**TASK OBJECTIVE:** Count the lines below that contain the string "indicates", treating uppercase and lowercase as different, and reply with the number alone.

(Dataset items)

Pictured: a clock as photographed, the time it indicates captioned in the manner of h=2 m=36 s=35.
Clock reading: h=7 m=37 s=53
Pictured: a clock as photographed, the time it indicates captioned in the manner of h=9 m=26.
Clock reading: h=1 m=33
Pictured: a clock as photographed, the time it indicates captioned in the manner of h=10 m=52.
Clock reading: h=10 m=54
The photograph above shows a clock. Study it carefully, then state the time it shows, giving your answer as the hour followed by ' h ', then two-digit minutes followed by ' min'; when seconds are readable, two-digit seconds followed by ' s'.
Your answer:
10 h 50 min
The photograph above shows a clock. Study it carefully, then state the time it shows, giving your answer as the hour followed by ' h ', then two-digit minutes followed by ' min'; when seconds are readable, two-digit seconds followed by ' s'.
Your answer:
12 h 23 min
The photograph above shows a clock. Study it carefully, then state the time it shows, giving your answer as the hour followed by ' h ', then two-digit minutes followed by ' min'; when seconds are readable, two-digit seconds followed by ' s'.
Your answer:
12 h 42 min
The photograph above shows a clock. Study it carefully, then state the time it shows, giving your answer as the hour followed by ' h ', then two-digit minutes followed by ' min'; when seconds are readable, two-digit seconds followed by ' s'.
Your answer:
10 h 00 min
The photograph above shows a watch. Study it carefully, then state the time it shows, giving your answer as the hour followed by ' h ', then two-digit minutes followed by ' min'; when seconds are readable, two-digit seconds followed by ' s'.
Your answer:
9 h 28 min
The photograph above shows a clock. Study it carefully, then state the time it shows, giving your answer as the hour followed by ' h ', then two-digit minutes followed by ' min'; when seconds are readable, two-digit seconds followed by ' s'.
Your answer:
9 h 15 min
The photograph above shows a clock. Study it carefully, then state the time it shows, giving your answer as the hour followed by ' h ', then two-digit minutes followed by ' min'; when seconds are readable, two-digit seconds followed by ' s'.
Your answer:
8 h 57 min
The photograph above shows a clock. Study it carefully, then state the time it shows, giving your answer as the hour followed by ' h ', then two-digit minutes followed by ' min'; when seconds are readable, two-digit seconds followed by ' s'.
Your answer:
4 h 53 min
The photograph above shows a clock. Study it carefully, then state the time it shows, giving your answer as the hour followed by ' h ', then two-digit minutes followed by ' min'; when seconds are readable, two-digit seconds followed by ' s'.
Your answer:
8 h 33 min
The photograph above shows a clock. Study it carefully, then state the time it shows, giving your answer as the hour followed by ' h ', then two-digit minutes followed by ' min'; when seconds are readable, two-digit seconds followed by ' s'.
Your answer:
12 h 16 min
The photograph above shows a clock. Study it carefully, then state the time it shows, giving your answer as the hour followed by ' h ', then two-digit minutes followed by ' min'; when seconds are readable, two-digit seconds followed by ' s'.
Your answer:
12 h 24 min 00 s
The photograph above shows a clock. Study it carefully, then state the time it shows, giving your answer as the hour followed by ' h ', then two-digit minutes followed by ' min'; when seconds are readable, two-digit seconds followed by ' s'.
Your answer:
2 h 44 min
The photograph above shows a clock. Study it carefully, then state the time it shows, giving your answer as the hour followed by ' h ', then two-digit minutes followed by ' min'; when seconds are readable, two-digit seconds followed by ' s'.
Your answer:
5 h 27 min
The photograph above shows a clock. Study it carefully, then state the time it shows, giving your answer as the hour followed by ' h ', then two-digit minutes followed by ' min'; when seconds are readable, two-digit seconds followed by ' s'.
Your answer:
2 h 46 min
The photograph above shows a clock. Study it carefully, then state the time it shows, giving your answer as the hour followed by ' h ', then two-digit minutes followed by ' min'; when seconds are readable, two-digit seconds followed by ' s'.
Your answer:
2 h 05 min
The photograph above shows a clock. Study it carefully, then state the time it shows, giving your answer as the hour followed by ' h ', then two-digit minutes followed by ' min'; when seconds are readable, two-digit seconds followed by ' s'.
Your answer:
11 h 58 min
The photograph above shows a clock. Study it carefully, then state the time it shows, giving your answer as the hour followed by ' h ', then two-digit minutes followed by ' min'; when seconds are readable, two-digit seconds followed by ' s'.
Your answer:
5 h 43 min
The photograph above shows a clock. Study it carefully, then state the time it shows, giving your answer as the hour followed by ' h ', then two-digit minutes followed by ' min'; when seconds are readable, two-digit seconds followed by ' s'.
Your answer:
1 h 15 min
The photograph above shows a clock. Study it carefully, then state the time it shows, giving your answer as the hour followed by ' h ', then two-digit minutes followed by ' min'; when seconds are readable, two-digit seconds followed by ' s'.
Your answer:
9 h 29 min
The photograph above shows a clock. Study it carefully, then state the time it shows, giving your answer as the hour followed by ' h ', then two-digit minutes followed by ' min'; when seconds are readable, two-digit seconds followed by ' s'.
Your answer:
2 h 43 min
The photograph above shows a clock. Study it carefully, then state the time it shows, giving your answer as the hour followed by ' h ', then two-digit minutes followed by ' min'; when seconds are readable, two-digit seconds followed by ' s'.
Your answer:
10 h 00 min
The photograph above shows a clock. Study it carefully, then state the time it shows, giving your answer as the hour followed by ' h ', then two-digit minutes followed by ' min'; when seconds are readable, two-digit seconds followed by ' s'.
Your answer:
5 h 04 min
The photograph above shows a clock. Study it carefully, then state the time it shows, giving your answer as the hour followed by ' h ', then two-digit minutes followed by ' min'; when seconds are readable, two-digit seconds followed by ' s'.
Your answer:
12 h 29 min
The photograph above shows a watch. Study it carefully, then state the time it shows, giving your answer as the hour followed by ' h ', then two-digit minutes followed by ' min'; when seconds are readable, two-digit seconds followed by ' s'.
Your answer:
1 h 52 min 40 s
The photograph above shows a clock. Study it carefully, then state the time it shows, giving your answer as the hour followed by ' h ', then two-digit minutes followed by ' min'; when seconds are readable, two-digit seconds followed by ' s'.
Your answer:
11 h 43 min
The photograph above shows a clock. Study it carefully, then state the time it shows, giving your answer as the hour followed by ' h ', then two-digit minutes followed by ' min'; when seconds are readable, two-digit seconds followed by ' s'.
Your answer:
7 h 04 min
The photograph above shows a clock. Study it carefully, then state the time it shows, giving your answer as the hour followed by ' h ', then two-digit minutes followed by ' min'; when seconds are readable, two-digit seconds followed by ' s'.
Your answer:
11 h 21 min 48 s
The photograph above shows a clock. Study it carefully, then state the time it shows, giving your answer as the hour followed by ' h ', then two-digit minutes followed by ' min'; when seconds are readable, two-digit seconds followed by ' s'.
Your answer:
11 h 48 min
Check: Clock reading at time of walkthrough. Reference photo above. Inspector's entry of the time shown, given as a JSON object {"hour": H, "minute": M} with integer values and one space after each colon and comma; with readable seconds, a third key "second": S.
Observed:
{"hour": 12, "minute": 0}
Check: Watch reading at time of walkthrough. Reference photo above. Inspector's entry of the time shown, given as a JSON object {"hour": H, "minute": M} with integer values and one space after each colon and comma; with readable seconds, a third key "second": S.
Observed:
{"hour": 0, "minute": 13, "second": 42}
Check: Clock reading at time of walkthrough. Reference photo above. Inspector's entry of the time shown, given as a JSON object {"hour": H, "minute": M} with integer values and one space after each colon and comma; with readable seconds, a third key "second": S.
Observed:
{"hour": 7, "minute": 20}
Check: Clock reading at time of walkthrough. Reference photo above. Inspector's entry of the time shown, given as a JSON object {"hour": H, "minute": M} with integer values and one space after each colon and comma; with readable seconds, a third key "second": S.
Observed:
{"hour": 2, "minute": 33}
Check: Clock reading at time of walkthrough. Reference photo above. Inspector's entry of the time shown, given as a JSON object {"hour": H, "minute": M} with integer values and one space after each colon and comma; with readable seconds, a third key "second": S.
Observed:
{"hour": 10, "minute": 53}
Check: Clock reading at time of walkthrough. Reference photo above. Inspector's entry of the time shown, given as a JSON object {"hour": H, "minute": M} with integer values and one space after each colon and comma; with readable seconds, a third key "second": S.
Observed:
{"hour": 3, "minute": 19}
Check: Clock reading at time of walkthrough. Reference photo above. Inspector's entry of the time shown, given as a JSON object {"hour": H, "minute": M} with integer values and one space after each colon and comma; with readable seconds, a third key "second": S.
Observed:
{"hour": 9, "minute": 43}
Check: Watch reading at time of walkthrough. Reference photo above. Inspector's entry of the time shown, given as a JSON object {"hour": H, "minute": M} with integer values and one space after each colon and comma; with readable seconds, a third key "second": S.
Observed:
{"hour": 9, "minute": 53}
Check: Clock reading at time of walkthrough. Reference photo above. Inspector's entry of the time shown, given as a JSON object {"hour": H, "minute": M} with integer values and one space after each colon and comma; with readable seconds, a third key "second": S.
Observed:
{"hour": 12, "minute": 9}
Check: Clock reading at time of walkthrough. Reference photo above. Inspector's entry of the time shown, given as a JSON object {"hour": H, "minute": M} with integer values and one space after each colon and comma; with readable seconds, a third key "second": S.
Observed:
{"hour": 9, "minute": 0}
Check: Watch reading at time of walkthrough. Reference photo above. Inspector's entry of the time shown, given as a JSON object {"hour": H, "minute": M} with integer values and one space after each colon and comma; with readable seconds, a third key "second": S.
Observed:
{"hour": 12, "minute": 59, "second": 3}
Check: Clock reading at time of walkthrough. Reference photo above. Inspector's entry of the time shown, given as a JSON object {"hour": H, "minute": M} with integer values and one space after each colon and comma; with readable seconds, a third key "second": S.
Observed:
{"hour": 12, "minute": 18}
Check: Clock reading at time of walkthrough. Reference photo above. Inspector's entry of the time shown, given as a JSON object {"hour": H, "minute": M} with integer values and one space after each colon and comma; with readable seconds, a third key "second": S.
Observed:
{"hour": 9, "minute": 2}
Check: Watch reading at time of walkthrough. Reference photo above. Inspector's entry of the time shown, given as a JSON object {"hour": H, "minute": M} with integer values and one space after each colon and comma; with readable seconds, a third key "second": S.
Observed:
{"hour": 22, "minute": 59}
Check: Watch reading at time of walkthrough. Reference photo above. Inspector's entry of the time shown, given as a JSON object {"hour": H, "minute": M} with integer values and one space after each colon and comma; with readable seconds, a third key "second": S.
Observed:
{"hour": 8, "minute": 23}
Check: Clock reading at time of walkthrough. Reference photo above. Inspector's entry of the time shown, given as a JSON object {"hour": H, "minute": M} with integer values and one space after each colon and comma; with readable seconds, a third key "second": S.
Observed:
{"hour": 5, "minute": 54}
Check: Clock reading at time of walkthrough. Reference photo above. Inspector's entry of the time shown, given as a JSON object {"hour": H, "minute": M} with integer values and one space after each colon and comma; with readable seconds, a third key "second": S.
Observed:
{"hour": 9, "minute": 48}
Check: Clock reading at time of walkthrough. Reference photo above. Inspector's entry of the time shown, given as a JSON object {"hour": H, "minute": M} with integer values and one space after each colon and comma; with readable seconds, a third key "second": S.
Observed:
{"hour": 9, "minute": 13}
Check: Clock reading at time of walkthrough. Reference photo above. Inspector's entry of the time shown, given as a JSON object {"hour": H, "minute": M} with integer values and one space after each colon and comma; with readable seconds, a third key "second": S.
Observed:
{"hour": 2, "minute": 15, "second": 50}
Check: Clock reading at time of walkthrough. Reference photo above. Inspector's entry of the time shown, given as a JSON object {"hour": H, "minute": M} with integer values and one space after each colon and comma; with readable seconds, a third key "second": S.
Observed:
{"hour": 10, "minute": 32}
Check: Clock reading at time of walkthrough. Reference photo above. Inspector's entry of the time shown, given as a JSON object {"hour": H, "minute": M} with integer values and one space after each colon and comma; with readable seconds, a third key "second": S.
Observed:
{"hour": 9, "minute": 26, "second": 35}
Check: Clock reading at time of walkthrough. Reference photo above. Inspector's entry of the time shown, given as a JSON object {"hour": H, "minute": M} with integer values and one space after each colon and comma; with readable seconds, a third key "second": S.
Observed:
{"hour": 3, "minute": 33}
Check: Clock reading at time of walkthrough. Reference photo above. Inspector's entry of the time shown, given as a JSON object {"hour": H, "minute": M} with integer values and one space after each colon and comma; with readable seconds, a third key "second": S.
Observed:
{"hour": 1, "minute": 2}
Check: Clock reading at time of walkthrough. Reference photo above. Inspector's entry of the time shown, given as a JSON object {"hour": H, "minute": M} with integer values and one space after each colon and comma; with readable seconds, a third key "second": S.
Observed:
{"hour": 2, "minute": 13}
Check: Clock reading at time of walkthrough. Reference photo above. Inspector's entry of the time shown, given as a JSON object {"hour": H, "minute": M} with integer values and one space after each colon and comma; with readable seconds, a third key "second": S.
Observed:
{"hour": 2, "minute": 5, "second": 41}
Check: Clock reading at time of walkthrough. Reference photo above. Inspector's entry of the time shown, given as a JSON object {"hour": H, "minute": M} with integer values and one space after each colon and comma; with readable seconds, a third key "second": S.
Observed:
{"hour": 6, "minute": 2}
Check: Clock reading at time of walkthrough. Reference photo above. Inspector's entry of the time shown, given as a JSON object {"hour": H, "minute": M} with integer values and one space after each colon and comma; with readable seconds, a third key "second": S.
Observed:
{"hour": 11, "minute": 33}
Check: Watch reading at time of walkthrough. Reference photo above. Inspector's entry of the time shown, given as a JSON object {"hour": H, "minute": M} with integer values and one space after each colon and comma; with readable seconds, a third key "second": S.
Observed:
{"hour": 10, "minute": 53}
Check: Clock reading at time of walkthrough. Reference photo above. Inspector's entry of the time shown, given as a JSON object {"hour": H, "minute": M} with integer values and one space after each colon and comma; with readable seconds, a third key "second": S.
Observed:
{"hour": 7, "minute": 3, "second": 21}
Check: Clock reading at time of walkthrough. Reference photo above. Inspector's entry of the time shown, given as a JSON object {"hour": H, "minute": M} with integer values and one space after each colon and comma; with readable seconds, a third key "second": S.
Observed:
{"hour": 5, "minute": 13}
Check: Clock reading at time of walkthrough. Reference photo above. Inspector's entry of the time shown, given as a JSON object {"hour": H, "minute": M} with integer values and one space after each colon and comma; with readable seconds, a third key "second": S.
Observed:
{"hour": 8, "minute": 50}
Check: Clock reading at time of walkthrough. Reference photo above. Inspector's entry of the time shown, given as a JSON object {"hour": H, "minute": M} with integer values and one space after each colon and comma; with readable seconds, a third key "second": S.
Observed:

**WRITTEN ANSWER:** 3